▶ **WORKING DATA**
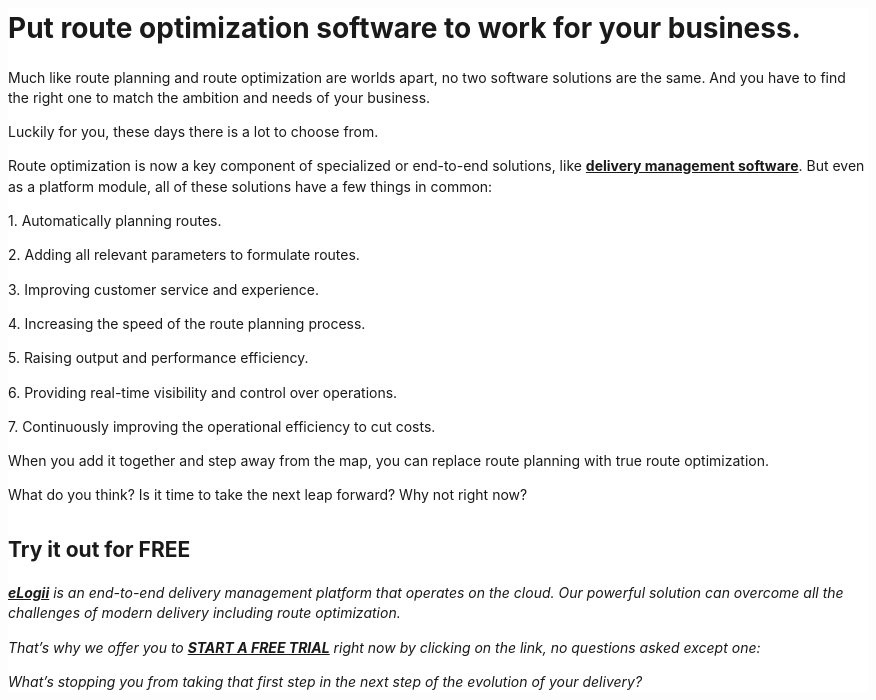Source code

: # Put route optimization software to work for your business.

Much like route planning and route optimization are worlds apart, no two software solutions are the same. And you have to find the right one to match the ambition and needs of your business.

Luckily for you, these days there is a lot to choose from.

Route optimization is now a key component of specialized or end-to-end solutions, like [**delivery management software**](https://elogii.com/blog/what-is-delivery-management-software-and-how-is-it-different-from-everything-else-on-the-market/). But even as a platform module, all of these solutions have a few things in common:

1\. Automatically planning routes.

2\. Adding all relevant parameters to formulate routes.

3\. Improving customer service and experience.

4\. Increasing the speed of the route planning process.

5\. Raising output and performance efficiency.

6\. Providing real-time visibility and control over operations.

7\. Continuously improving the operational efficiency to cut costs.

When you add it together and step away from the map, you can replace route planning with true route optimization.

What do you think? Is it time to take the next leap forward? Why not right now?

## Try it out for FREE

[**_eLogii_**](https://elogii.com/) _is an end-to-end delivery management platform that operates on the cloud. Our powerful solution can overcome all the challenges of modern delivery including route optimization._

_That’s why we offer you to_ [**_START A FREE TRIAL_**](https://elogii.com/book-demo) _right now by clicking on the link, no questions asked except one:_

_What’s stopping you from taking that first step in the next step of the evolution of your delivery?_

▶ **TASK ITEM**
Filter the listing above for lines with the word "from", and copy each one you find.

▶ **SOLUTION TO THE EXERCISE**
Luckily for you, these days there is a lot to choose from.
Route optimization is now a key component of specialized or end-to-end solutions, like [**delivery management software**](https://elogii.com/blog/what-is-delivery-management-software-and-how-is-it-different-from-everything-else-on-the-market/). But even as a platform module, all of these solutions have a few things in common:
When you add it together and step away from the map, you can replace route planning with true route optimization.
_What’s stopping you from taking that first step in the next step of the evolution of your delivery?_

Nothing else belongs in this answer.